A semester at UCU should be enough to scatter the illusion of a healthy eight-hour night and a fresh and well-rested you for Monday’s 9 a.m. class. It’s time to move on from the unscrupulous childhood lies and embrace the beauty of a sleepless night. Luckily, on campus you’ll find plenty of opportunities to master the different forms of this, to some, mysterious art.

No better place to start than the classic ‘midterms’ week all-nighter’. An essay deadline whose existence you ignored passionately, or an exam you conveniently forgot to put in your diary? Perfect opportunities! Once you have accepted giving up that quality time with your bed, the possibilities are endless. Sure, take your time to prepare – a bubble bath (improvise with a bucket), some candles in your room… Create the perfect atmosphere for you and your computer to become one in the darkest hours of the night, crafting flawless arguments and brilliant APA style references. In the morning, you find yourself in a state of trance with an essay that hints at weeks of extensive research. Bingo!

Should you find yourself in the unthinkable situation of having no deadlines looming, do not despair – you can always count on your friends for some good sleep deprivation. See, one thing UCU students like more than thinking about thinking is sharing their profound thoughts with other like-minded highbrows. A late-night cup of tea quickly evolves into a bottle of wine, as the hours pass and you two slowly embrace the torch of Enlightenment you were always meant to carry. Kant would be jealous.
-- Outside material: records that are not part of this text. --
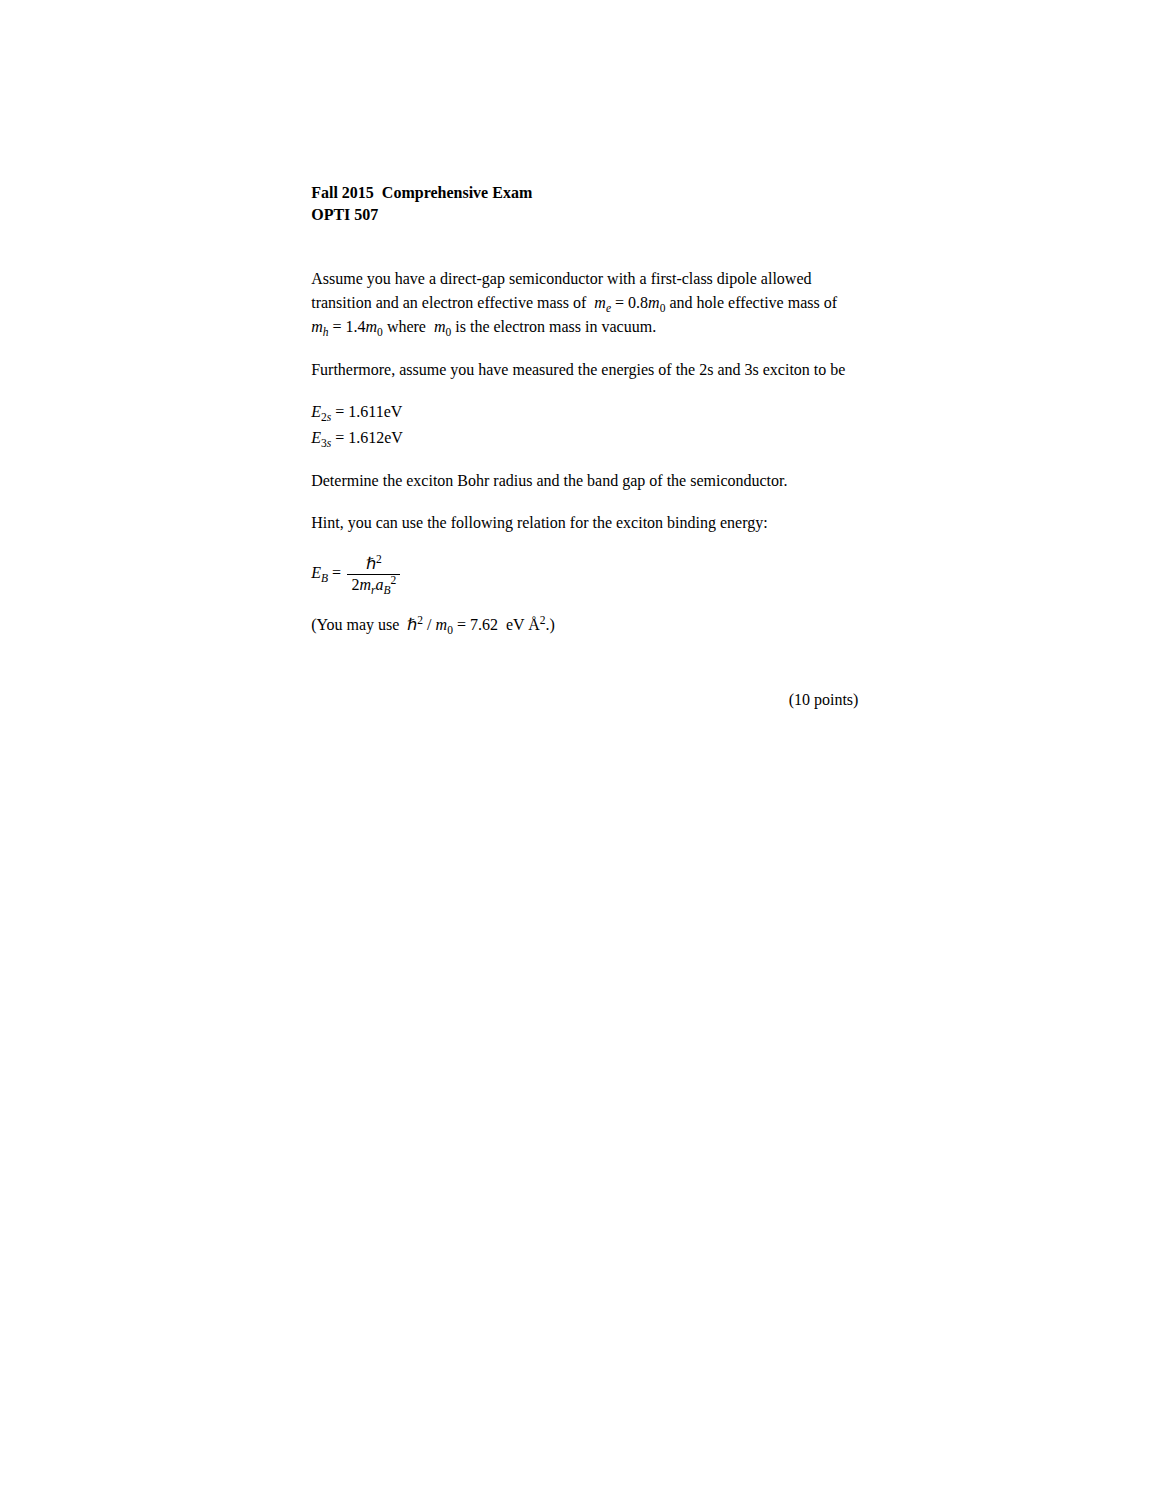Fall 2015 Comprehensive Exam OPTI 507
Assume you have a direct-gap semiconductor with a first-class dipole allowed transition and an electron effective mass of me = 0.8m0 and hole effective mass of mh = 1.4m0 where m0 is the electron mass in vacuum.
Furthermore, assume you have measured the energies of the 2s and 3s exciton to be
E2s = 1.611eV
E3s = 1.612eV
Determine the exciton Bohr radius and the band gap of the semiconductor.
Hint, you can use the following relation for the exciton binding energy:
EB = ℏ2 2mraB2
(You may use ℏ2 / m0 = 7.62 eV Å2.)
(10 points)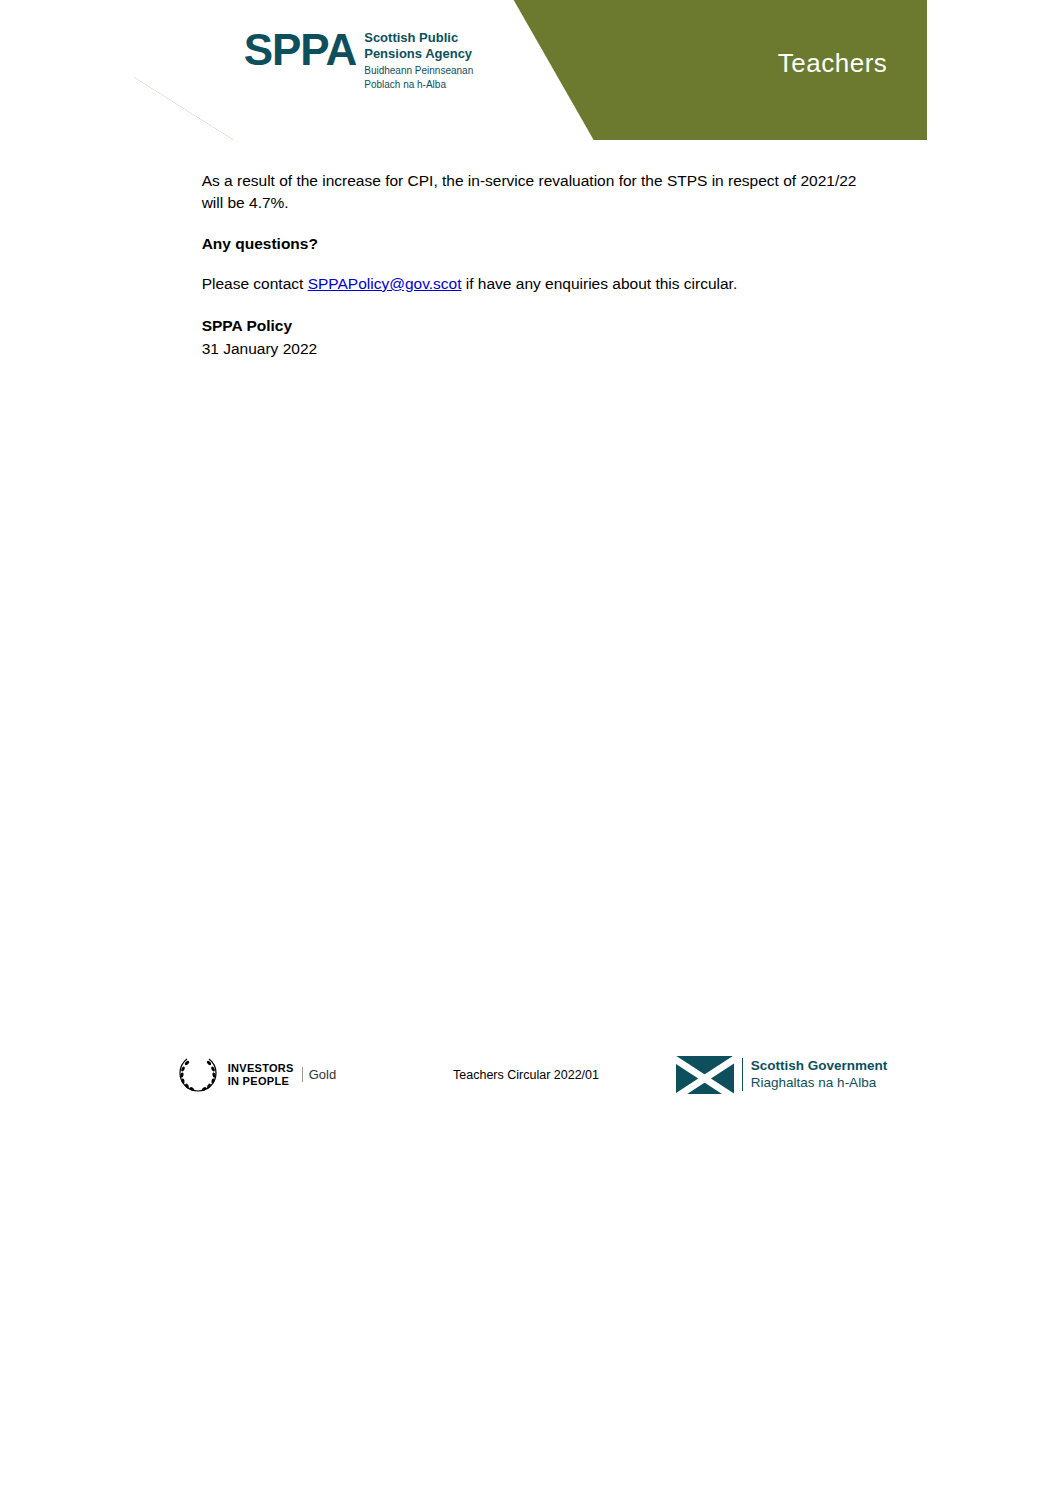SPPA
Scottish Public
Pensions Agency
Buidheann Peinnseanan
Poblach na h-Alba
Teachers
As a result of the increase for CPI, the in-service revaluation for the STPS in respect of 2021/22 will be 4.7%.
Any questions?
Please contact SPPAPolicy@gov.scot if have any enquiries about this circular.
SPPA Policy
31 January 2022
INVESTORS
IN PEOPLE
Gold
Teachers Circular 2022/01
Scottish Government
Riaghaltas na h-Alba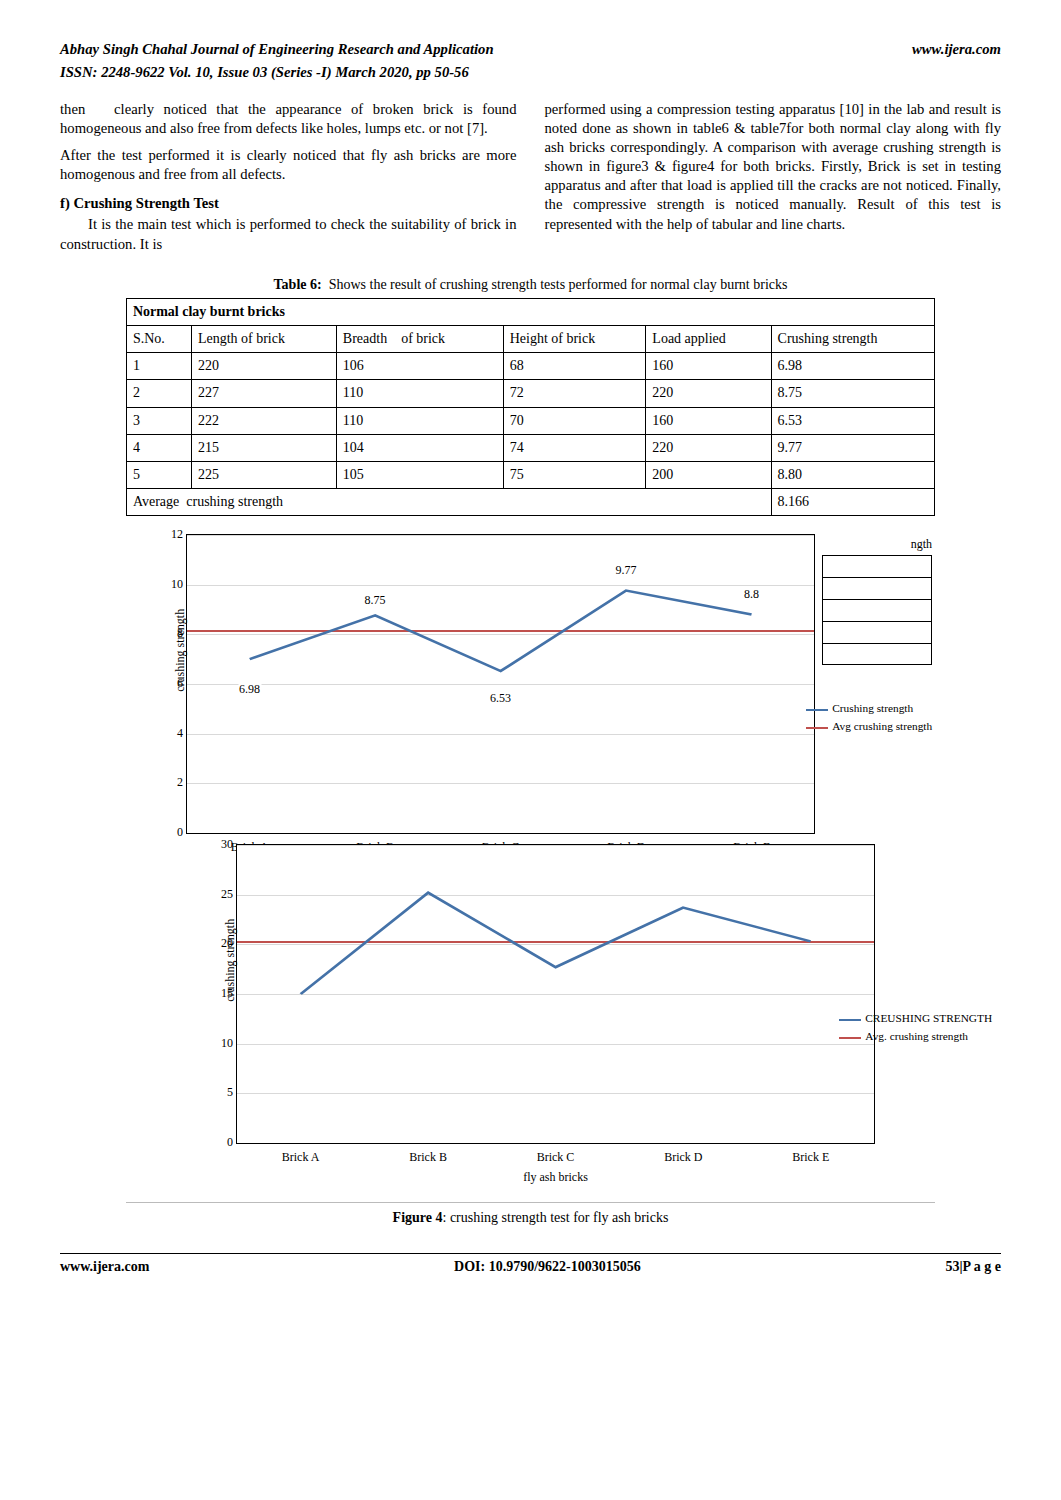www.ijera.com Abhay Singh Chahal Journal of Engineering Research and Application
ISSN: 2248-9622 Vol. 10, Issue 03 (Series -I) March 2020, pp 50-56
then clearly noticed that the appearance of broken brick is found homogeneous and also free from defects like holes, lumps etc. or not [7].
After the test performed it is clearly noticed that fly ash bricks are more homogenous and free from all defects.
f) Crushing Strength Test
It is the main test which is performed to check the suitability of brick in construction. It is
performed using a compression testing apparatus [10] in the lab and result is noted done as shown in table6 & table7for both normal clay along with fly ash bricks correspondingly. A comparison with average crushing strength is shown in figure3 & figure4 for both bricks. Firstly, Brick is set in testing apparatus and after that load is applied till the cracks are not noticed. Finally, the compressive strength is noticed manually. Result of this test is represented with the help of tabular and line charts.
Table 6: Shows the result of crushing strength tests performed for normal clay burnt bricks
| Normal clay burnt bricks |
| --- |
| S.No. | Length of brick | Breadth of brick | Height of brick | Load applied | Crushing strength |
| 1 | 220 | 106 | 68 | 160 | 6.98 |
| 2 | 227 | 110 | 72 | 220 | 8.75 |
| 3 | 222 | 110 | 70 | 160 | 6.53 |
| 4 | 215 | 104 | 74 | 220 | 9.77 |
| 5 | 225 | 105 | 75 | 200 | 8.80 |
| Average crushing strength | 8.166 |
crushing strength
12 10 8 6 4 2 0
6.98
8.75
6.53
9.77
8.8
Brick A Brick B Brick C Brick D Brick E
Crushing strength
Avg crushing strength
ngth
crushing strength
30 25 20 15 10 5 0
Brick A Brick B Brick C Brick D Brick E
fly ash bricks
CREUSHING STRENGTH
Avg. crushing strength
Figure 4: crushing strength test for fly ash bricks
www.ijera.com DOI: 10.9790/9622-1003015056 53|P a g e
And in case your friends let you down, there still is the prospect of an endless Thursday night. Why waste your time on rest, when you can gain invaluable life experience on the dance floor, preferably with a few shots beforehand? Don’t even think of leaving at 1 a.m. – you are livin’ la vida loca! After hours of dancing you will naturally end up in a weird unit with a bunch of peculiar off-campus people, enjoying some quality döner you most definitely did not order. Now, would you miss that for some stupid nap?

Or imagine a different scenario: after being kicked out of Voltaire at night (because that’s the person you have become at UCU), you realize you have left your keys there. No point in knocking on your unit door, while screaming, weeping and sending neurotic texts to your unit mates. Of course they would be out of town just as you find yourself locked out. And of course it’s 2 degrees outside, even though it’s the end of March. Now you can look forward to an exciting and lively night, spent freezing to death after failed attempts to climb in through the window. Kiss slumberland goodbye.

Look, there’s no point in denying it: whatever your path to wakeful wisdom, UCU will get you there sooner or later. You and sleep were just never meant to be. Accept it, and enjoy your transformation into a zombie-like insomniac. It’s absolutely worth it.